Having excelled in the group stage, Croatia were expected to be too strong for Portugal. Many eyebrows were raised when Portugal beat them in extra time in the last 16. Even the most optimistic Portugal fan would not have heavily fancied their chances.

Iceland had entertained at their first ever international tournament, but most expected England to beat them. Although Roy Hodgson’s side caused all of their own problems, nobody could deny that Iceland deserved their 2 – 1 victory. Their luck did not stretch to the next round, with France beating them 5 – 2.

The most impressive result of the quarter-finals was undoubtedly Wales’ 3 – 1 victory over Belgium. Having a so-called “Golden Generation” these days seems to be something of a curse. Like England ten years ago, much has been expected of Belgium with so many of their players plying their trade in Europe’s top leagues but, once again, they failed to deliver.

The fact that Germany made it to the latter stages is no surprise. The fact that they beat Italy in the quarter-final made history. Prior to Euro 2016 Germany had never beaten Italy in a competitive match, and even this was on penalties following a 1 – 1 draw.

The semi-final match between Portugal and Wales meant that at least one rank outsider would be in the final. The suspension of Aaron Ramsey for a booking picked up against Belgium meant that Wales would be without their star performer in midfield. Having already exceeded everyone’s expectations, Portugal was just a bridge too far as they were beaten 2 – 0. This was their first European Championship qualification and they were a credit to their country.

France were most people’s favourites to win Euro 2016, with a strong squad and home advantage to their credit.
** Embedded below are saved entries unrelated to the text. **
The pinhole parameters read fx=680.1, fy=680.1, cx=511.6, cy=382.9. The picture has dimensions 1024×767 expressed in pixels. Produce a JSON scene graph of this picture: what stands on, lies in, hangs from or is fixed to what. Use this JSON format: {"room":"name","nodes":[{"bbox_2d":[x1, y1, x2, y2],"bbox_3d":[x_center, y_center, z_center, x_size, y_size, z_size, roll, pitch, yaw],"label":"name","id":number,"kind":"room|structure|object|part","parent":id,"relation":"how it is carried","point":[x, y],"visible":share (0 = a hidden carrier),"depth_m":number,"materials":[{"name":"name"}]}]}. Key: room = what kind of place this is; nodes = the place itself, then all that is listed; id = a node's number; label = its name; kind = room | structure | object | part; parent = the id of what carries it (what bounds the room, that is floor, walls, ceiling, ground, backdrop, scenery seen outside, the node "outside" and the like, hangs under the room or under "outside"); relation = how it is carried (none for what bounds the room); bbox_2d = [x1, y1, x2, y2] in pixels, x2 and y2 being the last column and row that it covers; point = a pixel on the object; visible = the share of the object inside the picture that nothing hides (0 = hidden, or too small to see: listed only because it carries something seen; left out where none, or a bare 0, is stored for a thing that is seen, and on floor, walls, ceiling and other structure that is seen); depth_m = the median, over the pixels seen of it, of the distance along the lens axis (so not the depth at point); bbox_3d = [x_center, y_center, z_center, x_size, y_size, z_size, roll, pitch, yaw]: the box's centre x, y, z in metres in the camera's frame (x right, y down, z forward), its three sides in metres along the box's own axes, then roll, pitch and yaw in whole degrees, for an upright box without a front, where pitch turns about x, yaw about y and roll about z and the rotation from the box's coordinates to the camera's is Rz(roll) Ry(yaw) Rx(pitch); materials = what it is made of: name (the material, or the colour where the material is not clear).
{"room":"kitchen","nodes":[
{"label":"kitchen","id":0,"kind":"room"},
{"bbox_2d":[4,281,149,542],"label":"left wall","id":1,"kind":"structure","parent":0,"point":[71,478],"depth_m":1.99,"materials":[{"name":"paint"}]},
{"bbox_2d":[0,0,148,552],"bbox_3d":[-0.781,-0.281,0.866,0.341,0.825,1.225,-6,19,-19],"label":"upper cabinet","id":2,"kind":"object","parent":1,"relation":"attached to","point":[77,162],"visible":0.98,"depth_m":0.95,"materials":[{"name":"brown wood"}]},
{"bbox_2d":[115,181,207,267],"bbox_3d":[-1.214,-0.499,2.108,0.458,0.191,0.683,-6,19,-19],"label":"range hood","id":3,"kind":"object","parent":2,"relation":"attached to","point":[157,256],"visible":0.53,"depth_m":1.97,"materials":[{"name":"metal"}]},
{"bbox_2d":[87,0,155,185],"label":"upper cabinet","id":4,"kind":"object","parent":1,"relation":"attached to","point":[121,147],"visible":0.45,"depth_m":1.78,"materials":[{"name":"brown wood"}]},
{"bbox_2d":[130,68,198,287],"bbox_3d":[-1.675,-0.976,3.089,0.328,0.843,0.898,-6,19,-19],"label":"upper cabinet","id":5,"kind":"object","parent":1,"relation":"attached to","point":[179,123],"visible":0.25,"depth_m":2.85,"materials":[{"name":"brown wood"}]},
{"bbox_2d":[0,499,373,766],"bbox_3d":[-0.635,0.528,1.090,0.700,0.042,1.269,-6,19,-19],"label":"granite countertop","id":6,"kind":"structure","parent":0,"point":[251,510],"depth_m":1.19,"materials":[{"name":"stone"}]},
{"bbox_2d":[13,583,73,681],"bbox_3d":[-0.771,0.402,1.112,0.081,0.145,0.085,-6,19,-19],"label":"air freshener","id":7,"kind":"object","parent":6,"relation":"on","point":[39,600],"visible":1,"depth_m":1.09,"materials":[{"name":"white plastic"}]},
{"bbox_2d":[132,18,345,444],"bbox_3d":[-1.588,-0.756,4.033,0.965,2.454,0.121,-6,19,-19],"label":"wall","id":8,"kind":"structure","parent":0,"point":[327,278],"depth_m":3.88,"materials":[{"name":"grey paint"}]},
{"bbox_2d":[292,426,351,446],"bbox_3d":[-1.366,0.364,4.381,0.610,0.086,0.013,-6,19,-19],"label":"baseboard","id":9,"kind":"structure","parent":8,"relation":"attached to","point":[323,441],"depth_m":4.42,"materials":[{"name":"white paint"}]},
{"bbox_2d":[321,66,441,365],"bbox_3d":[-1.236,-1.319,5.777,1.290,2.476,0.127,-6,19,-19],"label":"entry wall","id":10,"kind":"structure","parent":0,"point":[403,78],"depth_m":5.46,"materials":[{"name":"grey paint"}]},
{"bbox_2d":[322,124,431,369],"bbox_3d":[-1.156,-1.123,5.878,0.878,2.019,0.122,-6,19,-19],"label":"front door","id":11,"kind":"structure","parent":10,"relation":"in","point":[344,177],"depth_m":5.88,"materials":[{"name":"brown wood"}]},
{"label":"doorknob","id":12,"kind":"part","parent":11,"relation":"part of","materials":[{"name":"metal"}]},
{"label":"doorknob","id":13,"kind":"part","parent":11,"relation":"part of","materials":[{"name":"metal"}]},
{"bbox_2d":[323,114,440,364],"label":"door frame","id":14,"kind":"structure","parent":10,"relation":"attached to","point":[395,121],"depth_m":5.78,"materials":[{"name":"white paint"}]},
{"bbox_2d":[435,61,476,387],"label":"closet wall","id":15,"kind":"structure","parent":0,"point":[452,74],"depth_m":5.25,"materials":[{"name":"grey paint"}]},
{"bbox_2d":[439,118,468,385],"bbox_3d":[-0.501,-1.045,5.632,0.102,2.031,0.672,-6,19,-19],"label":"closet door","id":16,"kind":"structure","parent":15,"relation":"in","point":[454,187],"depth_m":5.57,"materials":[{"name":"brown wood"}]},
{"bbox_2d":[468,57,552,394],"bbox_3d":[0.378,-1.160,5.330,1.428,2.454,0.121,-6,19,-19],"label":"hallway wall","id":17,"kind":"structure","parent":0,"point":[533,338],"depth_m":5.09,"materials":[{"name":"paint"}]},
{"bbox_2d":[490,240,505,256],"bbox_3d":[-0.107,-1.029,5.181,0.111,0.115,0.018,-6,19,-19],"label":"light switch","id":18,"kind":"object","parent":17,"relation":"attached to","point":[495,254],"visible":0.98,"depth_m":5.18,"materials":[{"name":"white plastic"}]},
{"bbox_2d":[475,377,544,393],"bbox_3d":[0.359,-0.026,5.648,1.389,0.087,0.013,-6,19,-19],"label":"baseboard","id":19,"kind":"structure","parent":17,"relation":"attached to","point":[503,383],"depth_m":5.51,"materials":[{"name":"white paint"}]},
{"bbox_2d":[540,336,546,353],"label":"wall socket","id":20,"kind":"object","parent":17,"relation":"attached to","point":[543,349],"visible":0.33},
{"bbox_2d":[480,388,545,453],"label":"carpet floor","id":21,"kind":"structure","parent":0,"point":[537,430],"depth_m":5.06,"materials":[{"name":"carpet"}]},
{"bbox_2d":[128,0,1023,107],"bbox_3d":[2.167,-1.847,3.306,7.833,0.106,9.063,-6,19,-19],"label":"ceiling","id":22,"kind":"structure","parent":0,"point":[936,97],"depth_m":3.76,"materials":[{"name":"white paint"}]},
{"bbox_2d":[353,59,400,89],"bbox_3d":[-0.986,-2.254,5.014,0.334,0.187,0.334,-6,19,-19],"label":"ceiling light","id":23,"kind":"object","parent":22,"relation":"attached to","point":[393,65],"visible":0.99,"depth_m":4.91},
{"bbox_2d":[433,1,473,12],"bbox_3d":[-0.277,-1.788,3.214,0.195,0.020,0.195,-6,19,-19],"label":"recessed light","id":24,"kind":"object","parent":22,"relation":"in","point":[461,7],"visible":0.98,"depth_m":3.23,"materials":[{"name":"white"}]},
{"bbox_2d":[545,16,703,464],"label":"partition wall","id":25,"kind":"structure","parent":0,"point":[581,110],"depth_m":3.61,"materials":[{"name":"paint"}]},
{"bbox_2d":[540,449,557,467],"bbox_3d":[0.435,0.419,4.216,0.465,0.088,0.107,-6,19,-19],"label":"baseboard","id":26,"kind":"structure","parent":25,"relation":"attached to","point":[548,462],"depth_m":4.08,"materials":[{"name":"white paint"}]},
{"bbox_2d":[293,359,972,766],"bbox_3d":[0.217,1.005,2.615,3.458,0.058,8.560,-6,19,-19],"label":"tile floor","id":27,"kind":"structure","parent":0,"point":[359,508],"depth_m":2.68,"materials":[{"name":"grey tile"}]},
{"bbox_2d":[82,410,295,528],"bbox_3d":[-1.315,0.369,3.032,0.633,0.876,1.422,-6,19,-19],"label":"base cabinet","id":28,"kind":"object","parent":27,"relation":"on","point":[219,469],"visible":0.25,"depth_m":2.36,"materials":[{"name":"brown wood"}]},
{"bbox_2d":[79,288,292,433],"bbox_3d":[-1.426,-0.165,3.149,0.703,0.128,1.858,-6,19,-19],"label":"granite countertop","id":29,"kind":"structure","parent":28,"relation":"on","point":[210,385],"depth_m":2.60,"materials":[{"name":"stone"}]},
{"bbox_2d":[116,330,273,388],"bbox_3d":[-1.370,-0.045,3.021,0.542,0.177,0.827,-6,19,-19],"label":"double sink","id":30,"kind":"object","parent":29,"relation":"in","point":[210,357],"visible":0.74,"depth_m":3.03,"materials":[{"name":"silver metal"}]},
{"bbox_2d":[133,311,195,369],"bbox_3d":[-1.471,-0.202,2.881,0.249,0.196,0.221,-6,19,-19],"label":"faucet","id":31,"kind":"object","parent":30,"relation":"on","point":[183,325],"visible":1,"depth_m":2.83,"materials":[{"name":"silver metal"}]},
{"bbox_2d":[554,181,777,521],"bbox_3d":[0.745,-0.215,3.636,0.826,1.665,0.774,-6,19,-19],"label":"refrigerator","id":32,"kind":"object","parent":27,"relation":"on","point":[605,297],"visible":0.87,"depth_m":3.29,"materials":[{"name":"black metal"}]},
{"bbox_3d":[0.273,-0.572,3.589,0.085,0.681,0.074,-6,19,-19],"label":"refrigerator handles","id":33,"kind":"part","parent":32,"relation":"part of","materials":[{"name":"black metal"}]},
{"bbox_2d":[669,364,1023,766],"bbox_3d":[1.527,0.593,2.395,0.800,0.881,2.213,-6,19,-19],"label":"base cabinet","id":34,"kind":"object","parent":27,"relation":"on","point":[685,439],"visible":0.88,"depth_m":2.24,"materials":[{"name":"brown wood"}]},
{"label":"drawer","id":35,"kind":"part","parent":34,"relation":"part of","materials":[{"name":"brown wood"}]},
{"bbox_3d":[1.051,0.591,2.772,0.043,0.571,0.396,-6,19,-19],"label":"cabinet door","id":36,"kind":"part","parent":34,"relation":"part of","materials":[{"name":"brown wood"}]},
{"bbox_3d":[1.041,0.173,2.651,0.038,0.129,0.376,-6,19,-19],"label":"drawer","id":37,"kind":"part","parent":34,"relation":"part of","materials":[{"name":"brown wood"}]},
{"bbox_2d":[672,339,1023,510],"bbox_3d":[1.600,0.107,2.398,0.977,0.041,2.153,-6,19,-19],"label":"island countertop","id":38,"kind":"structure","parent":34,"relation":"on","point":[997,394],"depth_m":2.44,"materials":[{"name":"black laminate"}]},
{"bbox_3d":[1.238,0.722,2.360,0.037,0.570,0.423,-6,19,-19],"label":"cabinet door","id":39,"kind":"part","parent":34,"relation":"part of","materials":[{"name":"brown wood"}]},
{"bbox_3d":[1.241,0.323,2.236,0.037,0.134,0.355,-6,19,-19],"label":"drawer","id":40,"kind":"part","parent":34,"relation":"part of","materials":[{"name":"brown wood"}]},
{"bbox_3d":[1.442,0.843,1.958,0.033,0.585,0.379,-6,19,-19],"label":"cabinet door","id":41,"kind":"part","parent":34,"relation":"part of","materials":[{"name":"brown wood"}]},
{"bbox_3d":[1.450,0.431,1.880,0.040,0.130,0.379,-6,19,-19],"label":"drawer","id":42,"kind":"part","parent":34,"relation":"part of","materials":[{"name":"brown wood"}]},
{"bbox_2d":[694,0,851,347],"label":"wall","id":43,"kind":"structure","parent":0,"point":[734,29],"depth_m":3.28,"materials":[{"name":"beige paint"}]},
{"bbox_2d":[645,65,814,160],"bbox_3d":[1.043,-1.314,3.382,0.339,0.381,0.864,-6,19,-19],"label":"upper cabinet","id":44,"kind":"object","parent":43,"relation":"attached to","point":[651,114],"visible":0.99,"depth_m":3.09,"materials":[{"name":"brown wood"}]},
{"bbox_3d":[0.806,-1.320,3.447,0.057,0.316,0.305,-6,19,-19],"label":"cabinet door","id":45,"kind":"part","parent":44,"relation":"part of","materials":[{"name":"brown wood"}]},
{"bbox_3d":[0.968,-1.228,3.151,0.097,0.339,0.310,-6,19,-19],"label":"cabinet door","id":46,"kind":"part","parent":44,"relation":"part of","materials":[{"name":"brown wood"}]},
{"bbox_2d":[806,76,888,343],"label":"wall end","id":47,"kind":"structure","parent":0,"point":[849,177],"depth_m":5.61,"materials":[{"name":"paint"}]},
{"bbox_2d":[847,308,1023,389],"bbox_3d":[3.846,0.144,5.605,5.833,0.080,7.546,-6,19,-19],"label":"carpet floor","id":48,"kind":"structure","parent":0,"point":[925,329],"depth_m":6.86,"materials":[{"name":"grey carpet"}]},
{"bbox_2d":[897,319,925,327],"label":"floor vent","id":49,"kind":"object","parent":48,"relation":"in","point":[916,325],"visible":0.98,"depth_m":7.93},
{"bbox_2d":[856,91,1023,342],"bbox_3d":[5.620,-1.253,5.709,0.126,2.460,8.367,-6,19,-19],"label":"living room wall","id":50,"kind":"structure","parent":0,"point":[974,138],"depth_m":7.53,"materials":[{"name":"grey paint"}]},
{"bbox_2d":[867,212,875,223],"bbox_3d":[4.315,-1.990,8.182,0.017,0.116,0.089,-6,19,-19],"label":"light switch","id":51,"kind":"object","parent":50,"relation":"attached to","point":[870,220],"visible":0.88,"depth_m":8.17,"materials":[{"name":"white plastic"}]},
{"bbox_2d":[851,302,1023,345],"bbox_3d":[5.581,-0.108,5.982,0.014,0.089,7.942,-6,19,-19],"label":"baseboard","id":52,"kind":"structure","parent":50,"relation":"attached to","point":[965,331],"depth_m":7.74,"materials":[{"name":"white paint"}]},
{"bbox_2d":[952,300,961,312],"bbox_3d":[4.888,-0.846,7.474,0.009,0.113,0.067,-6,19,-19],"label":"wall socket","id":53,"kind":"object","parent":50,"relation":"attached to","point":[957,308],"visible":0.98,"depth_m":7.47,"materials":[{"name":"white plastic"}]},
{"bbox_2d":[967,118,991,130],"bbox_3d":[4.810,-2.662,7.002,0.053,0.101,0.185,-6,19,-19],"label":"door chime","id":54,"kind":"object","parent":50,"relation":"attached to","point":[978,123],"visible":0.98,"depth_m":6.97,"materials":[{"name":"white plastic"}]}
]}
They further enhanced their credentials by beating World Cup holders Germany in the semi-final. Portugal had shocked many people by just being in the final, having won just one match inside ninety minutes. Circumstances dictated that they would have to spring a few more surprises.

Ronaldo was forced off with a knee injury midway through the first half, and it seemed their luck had finally run out. They were forced to play the remainder of the match without their talisman. Portugal’s response was to carry on regardless, and do what they had for the whole tournament. They got the job done, with goalkeeper Rui Patrício particularly impressive as France repeatedly tested him.

Renato Sanches was voted Young Player of the Tournament, but he had been ineffective in the final. He was replaced by the only recognised centre-forward in Portugal’s squad, Éder, in the 79th minute. If France were not too worried at facing a striker with only three international goals to his name, they were given a wake-up call in extra time. There seemed to be no danger when Éder received the ball thirty yards from goal. Taking a run at the defence and holding off Laurent Koscielny, he hit a low shot past Hugo Lloris from just outside the area.

This is Portugal’s first international trophy and the surprise is that they have done it with one of their weakest sides. Apart from Ronaldo, this is not a star-studded side packed with names like Eusébio, Rui Costa or Figo. Passion, hard work and a sprinkling of good fortune have been the key to their triumph. For this reason alone, nobody can say they don’t deserve it.

2016: The Year of the Underdog


Although 2016 still has almost five months left, most of the year’s silverware has been won, but the shocks continue. The Champions League qualifiers have just kicked off, and seen Celtic beaten by a semi-professional team from Gibraltar. The year of the underdog may have a few chapters still to write.